Late on the night of November 7, Linda learned that a compatible liver had become available. As Richard was wheeled into the operating room, the family hoped that their prayers had been answered but feared Richard would not make it through the surgery alive. "That moment was far and away the worst experience of my life," recounts Jeff.
During the seven-hour transplant operation, Richard suffered cardiac arrest and had to be revived. The transplant operation was successful, but he remained critically ill, sedated and paralyzed, covered with cooling blankets and packed with ice to reduce a high fever.
Gradually, Richard's condition stabilized. He opened his eyes, murmured a few words and could follow simple commands. Despite several setbacks, Richard was eventually weaned from the ventilator. His new liver worked and he was neurologically intact.
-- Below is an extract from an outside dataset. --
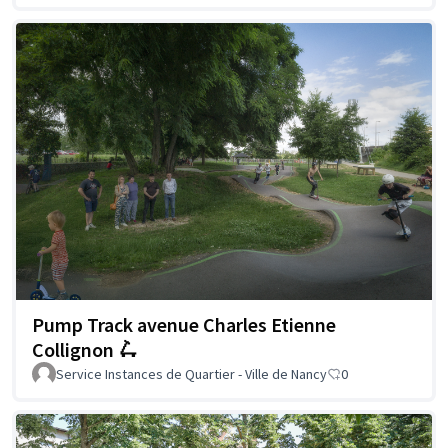
Pump Track avenue Charles Etienne
Collignon 🛴
Service Instances de Quartier - Ville de Nancy
0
Richard has no memory of his post-operative convalescence. The first thing that he remembers is, on November 16, waking up to see the ugly, stapled incision slashed across his torso. Soon he was hyper aware, as every move—even a cough—strained the incision and caused ripping, stabbing pain. “It was pure hell ... absolute hell," he says, adding that he had nothing but horrible, helpless thoughts.
His rehabilitation needs were substantial. A paralyzed vocal cord made it difficult to swallow or talk, and required surgery and subsequent speech therapy. Physical and occupational therapy helped him relearn how to walk and regain self-care skills.
Throughout Richard's nearly month-long hospitalization, the lives of the entire Miller family were put on hold. Linda, still recovering from her own hepatitis A infection, left the hospital only twice, while Jeffrey, David and Rebecca had to take significant time away from work.
When Richard was discharged from the hospital on December 2, 2003, he left with a mountain of medications, including the anti-rejection drugs that he will have to take for the rest of his life to protect his new liver from rejection.
Formerly a tireless inventor, with several patents to his credit, Richard is no longer as mentally sharp as he was before the illness. He has difficulty chewing and swallowing. He suffers from nerve pain in his arms and legs. There is always the chance he will need another liver transplant.
Richard must undergo frequent blood tests and regular examinations at the transplant clinic, including annual hospitalization to address various complications. His anti-rejection regime hampers his body's ability to ward off infectious illnesses, such as influenza or pneumonia, and puts him at increased risk of cancer. He must vigilantly guard against high blood pressure, kidney failure, diabetes and anemia.
The Millers had assumed their lives would eventually return to normal. But Richard no longer has the stamina for the outdoor activities he had loved, nor can he help around the house with chores or home repairs. Travel or vacations are out of the question because of Richard's need to remain close to the hospital.
"Instead of looking ahead to being completely healed, I have to look forward to the many possibilities of something going wrong," wrote Richard in late 2004. Linda spoke to how foodborne illness can alter everything: "I now realize that while many people's lives changed forever on 9/11, mine changed forever on October 12, 2003 after eating lunch at Chi Chi's."